◆ **Extract to read**:
It is a big tube and big tubes must have high Miller capacitance! Seriously I think many are assuming that just because the tube is big and have high Cgp and high Cgk it must have a high Miller capacitance, but as you are writing Miller capacitance is dependant on the gain of the tube in the application according to Cmiller = Cgk + A*Cgp where A is the gain of the tube in the circuit, note A is not the mu of the tube.

For OTL's you are probably using many 6AS7 in parallell so you would have quite a lot of capacitance but not excessively so.

The same rumour about high Miller and high grid current is spread about 6C33C but in reality Miller is similar to a 300B and grid current is not higher than a standard bem power tube like EL34 or similar but a big envelope like the 6C33C make people think in strange ways.

Regards Hans
 
Can you tell how much current a 6C33C draws when drived into class 2 operation?

No I have never measured it, I don't use class 2 operation as I think it put very high requrements on the driver stage which has to cope with driving an impedance which is not constant but varies between very high and very low in the kohm range.

My comment about grid current in 6C33C where obviously refering to negative voltage operation where the drive requirements are very low. The grid current at -0.5V is specified to <5uA and the max allowed grid leak is specified to 200kohm for fixed bias and 1.5Mohm! with cathode bias.

I would expect that grid current with positive grid voltage is rather high for this kind of tube with high Gm.

Regards Hans
 
tubetvr said:
It is a big tube and big tubes must have high Miller capacitance! Seriously I think many are assuming that just because the tube is big and have high Cgp and high Cgk it must have a high Miller capacitance, but as you are writing Miller capacitance is dependant on the gain of the tube in the application according to Cmiller = Cgk + A*Cgp where A is the gain of the tube in the circuit, note A is not the mu of the tube.

◆ **Goal**:
Write out the forum post on tube capacitance again, starting with "The same rumour" and going on through "in strange ways.", and substitute "claim" for "rumour". These records have no connection to the forum post on tube capacitance.

◆ **Stored data entries**:
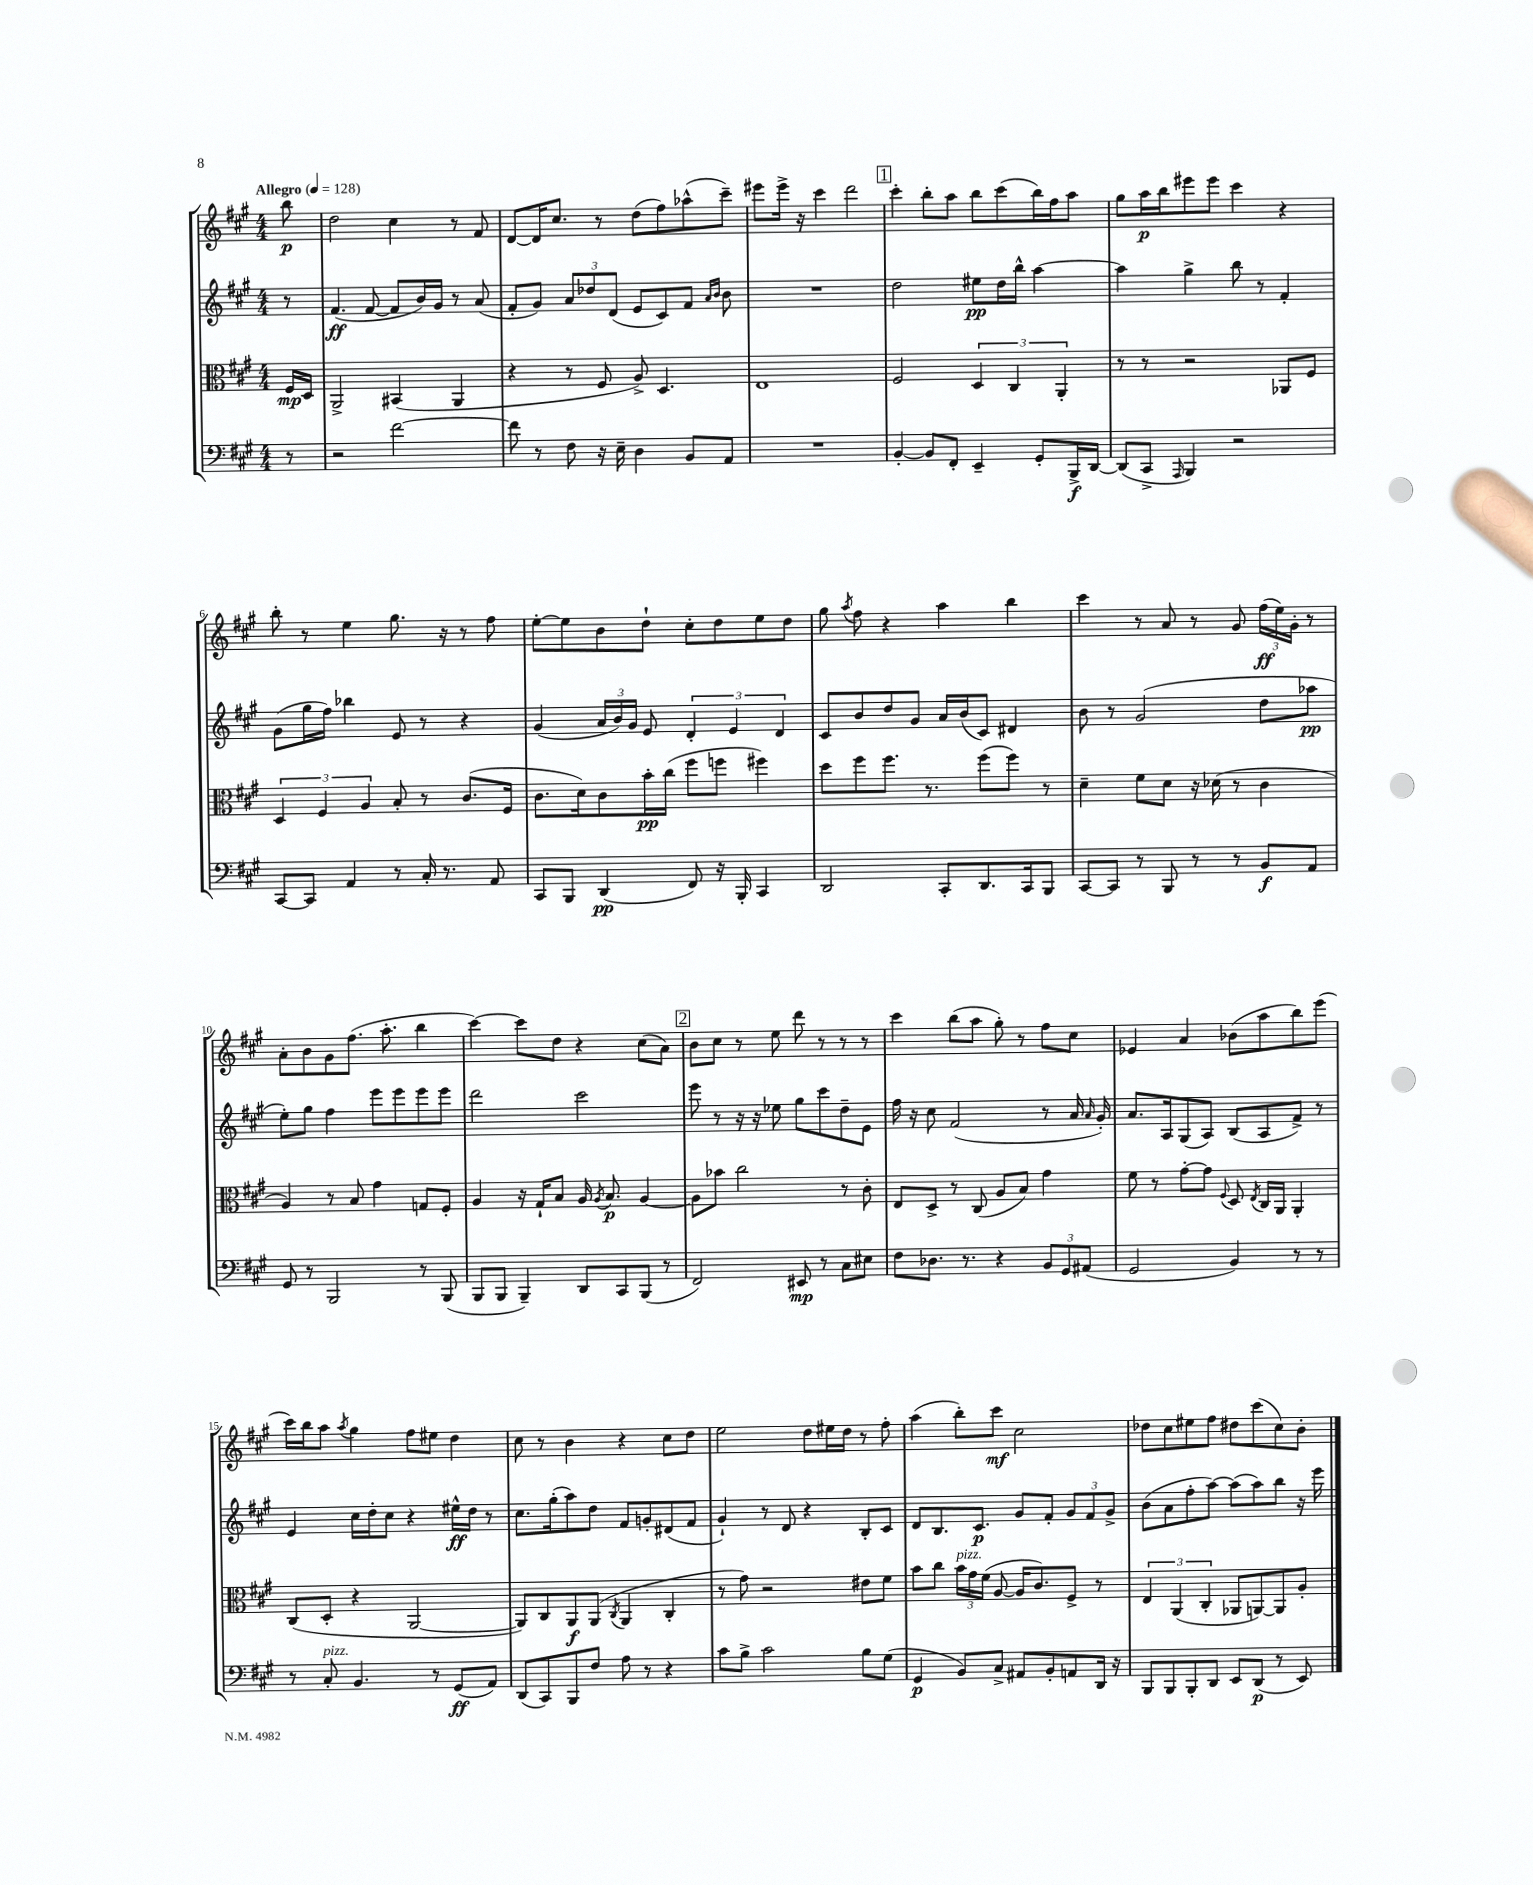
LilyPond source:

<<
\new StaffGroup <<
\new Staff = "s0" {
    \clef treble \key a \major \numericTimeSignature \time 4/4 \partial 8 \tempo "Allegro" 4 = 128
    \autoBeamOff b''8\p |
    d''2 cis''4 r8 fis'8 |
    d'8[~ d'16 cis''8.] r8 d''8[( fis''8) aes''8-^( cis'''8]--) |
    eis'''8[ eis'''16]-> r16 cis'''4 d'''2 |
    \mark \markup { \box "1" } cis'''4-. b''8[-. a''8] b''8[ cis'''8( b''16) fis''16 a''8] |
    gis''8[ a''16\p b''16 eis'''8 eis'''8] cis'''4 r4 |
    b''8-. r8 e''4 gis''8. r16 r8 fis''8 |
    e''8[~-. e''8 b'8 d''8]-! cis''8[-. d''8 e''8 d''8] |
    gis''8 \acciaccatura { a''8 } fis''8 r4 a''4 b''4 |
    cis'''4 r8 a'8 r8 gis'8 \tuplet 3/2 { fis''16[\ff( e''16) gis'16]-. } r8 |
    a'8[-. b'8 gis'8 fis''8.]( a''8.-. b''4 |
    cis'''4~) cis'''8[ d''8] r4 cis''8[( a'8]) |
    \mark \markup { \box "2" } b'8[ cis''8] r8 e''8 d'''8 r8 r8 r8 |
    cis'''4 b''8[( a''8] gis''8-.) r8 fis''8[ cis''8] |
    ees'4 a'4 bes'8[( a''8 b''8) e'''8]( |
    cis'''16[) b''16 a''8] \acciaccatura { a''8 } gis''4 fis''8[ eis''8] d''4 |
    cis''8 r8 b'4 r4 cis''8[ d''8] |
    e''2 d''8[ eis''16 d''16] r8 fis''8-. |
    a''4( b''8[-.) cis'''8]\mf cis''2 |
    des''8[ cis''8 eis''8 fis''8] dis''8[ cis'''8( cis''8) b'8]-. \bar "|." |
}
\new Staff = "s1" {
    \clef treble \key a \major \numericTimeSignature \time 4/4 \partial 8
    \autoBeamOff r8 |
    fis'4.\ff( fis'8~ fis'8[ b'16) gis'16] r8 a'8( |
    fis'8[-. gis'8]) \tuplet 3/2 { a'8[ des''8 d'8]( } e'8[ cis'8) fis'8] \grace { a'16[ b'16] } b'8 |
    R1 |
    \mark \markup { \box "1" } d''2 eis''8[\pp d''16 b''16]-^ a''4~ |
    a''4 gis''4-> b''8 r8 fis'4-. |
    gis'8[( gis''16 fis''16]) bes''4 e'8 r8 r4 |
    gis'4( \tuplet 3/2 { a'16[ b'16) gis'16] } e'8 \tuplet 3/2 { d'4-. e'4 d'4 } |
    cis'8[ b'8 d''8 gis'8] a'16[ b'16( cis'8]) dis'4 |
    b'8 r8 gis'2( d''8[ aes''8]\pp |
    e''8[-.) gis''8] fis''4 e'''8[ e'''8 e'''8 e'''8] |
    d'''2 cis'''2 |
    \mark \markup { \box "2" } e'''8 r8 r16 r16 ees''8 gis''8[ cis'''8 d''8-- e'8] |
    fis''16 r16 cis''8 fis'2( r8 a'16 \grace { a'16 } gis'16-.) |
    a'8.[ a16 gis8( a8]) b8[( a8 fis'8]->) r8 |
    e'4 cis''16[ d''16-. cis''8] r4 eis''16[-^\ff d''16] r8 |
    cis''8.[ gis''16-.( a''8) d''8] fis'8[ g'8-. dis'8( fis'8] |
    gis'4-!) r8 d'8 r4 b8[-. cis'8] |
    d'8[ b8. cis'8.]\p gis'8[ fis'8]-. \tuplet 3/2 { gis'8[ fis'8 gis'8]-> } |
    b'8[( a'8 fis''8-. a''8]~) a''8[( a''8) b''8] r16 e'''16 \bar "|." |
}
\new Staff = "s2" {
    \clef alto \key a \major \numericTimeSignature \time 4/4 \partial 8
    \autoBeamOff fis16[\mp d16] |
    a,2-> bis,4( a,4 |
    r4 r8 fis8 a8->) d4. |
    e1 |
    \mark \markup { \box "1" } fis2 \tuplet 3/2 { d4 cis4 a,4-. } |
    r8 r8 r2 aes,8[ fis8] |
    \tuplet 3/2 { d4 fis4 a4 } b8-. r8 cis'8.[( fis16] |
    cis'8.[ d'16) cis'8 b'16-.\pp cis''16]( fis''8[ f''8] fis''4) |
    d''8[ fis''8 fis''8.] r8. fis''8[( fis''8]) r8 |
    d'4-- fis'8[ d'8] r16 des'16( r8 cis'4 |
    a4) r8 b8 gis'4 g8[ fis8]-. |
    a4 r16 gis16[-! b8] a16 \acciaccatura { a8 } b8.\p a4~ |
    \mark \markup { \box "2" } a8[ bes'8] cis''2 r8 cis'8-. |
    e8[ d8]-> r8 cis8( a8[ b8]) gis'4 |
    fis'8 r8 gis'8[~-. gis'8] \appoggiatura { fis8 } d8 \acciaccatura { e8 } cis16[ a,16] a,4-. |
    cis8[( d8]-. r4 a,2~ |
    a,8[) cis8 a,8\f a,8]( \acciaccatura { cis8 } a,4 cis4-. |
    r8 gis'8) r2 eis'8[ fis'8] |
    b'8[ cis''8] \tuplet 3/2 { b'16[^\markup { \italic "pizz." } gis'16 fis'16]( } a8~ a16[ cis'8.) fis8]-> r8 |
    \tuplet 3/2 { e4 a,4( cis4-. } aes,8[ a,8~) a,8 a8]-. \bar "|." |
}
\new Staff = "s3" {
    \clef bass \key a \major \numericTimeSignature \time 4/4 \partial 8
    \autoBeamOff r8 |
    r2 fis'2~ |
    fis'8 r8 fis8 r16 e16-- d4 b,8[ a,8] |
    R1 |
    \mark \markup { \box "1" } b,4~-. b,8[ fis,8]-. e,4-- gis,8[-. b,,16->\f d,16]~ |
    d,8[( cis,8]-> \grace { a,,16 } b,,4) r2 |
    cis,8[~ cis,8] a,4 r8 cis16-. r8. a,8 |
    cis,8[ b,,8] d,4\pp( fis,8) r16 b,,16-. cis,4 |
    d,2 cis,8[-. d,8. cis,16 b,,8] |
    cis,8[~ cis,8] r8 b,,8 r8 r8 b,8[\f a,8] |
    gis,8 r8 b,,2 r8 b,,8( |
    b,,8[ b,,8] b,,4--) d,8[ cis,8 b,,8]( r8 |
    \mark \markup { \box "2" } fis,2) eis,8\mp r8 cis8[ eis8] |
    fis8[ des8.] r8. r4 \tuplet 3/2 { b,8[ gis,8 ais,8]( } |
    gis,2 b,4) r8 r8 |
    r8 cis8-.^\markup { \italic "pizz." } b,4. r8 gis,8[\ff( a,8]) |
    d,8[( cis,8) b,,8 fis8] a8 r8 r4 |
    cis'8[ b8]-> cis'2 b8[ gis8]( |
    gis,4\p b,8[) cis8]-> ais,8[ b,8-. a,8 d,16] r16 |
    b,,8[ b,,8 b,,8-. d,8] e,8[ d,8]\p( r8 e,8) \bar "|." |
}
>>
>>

◆ **Task solution**:
The same claim about high Miller and high grid current is spread about 6C33C but in reality Miller is similar to a 300B and grid current is not higher than a standard bem power tube like EL34 or similar but a big envelope like the 6C33C make people think in strange ways.